Devon Balwit is a poet, parent, and educator from Portland, Oregon. Her poetry has found many homes, among them: 13 Myna Birds, drylandlit, Dying Dahlia Review, Emerge Literary Journal, MAW, Rat’s Ass Review, Rattle, The Basil O’Flaherty, The Fem, The NewVerse News, Vanilla Sex Magazine, and Wicked Banshee Press.

un/fold By j. p. berame

un/fold

let me help you
fold your sadness
into a fancy paper crane
write your past wishes there
assist its flight
give it to the wind

let me help you
fold your heartache
into a rosy paper plane
fold it out of the pinkest paper
assist its flight
offered to the hurricane

if you ever wish
to halt their ascent
let me help you still
my darling friend

as we unfold all the paper
you have ever pressed
into the origami
of your exhaustion
allow me to remind you of a vision:

you, standing in a garden
blinded by the heavy cloak
grasping, feeling your way
trying to find an open door
turn around and unshield
your eyes, look at the facade
of a kingdom standing before you

as we unravel
each fancy crane
each pink airplane
feel the creases
of these sheets of folded pulp
look at the softness left
after the storm has passed

for now, let us replace
your proud paper crowns
with a halo of flowers
some unabashed stargazers
looking up at the heavens

a king awaits
dearest daughter.

By j. p. berame

j. p. berame is a 20-something poet/photographer/producer based in Manila, Philippines.
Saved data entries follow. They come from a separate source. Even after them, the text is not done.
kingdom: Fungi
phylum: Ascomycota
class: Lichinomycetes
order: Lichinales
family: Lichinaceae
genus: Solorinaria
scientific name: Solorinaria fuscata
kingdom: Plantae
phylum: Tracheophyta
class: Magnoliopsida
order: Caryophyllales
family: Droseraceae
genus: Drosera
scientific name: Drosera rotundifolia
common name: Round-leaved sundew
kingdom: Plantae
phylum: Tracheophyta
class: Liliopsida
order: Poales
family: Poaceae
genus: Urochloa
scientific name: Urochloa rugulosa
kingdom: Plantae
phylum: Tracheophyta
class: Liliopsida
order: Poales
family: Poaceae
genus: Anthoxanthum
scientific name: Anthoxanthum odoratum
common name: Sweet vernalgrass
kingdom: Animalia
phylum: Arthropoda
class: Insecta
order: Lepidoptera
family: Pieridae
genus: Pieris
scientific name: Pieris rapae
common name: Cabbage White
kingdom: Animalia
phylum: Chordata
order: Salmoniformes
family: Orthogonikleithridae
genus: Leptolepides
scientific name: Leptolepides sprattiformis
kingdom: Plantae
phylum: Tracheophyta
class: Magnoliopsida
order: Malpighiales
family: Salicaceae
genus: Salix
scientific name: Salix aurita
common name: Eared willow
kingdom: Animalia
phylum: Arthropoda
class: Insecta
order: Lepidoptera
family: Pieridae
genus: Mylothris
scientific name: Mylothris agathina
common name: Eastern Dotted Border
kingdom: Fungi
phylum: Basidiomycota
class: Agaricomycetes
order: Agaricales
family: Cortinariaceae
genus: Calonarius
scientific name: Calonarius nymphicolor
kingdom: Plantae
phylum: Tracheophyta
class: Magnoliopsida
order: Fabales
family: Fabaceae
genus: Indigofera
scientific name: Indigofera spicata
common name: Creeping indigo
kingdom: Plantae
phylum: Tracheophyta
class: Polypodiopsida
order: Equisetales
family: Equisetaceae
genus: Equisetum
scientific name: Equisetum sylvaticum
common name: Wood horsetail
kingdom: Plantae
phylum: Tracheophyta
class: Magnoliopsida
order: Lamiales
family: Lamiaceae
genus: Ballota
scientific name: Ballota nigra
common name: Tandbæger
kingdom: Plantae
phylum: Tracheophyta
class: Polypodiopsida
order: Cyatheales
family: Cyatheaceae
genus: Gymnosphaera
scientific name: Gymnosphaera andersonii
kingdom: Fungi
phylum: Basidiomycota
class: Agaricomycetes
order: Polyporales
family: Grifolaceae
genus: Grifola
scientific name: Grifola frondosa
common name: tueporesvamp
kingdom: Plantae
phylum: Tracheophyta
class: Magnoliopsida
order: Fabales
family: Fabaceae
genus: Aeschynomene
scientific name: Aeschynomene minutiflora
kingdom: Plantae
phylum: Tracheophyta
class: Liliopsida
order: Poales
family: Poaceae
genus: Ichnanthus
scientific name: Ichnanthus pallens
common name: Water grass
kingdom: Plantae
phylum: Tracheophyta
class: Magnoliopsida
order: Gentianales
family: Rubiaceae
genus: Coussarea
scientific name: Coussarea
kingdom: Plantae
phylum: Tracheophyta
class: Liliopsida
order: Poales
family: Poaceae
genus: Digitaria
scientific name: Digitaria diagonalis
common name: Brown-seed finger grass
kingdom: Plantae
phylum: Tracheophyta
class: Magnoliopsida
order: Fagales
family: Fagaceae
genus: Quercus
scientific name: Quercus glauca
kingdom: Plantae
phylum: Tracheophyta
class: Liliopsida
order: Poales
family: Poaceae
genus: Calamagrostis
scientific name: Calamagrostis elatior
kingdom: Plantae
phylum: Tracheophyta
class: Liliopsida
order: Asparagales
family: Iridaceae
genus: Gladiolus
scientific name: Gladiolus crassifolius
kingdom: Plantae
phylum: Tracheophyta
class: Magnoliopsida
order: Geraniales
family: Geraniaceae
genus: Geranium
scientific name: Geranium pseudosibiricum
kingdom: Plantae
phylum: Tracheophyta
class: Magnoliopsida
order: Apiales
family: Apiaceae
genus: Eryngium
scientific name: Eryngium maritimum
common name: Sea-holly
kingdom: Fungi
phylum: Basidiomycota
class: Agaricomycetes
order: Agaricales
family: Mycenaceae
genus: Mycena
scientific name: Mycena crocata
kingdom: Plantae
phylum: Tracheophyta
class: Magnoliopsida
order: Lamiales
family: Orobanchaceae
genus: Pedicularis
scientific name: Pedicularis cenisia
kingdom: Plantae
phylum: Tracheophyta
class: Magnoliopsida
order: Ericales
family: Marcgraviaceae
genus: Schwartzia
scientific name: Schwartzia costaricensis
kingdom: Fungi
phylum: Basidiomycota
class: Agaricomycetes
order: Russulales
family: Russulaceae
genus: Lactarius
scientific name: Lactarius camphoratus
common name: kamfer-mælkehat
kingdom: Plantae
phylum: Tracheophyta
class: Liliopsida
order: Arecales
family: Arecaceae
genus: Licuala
Visit her at existential-celestial.tumblr.com.

Holes By Hannah Cohen

Holes

It’s once a year once again.
The lukewarm walls
cough, eyes beyond
the beige door.
The office lady asks
my name, birthdate.
She ignores
the fear growing
down the hall—I,

a fresh twenty-four, white-
knuckled.
Cells divide,
divide until I can’t feel
anymore. Half-moons rise
in my palms.
Peel off my sweater,
underwear, keep
socks on. I hear rain

when he opens me.
Cold hands like seconds
to the hour.
It’s been black, white, no
and yes, breathe.
My paper gown an orchestra,
a crescendo of No sex,
no sex.

Outside, the parking lot
flowers bend under
the weight of all
my holes.
And I’m still waiting
for the part when he says
I’m unfuckable,
but it never comes.

By Hannah Cohen

Hannah Cohen lives in Virginia and is a MFA candidate at Queens University of Charlotte. She’s also Poetry Editor of Firefly Magazine. Recent publications and forthcoming work include Public Pool, The Shallow Ends, Vagabond City, Unlost Journal, Severine, and others.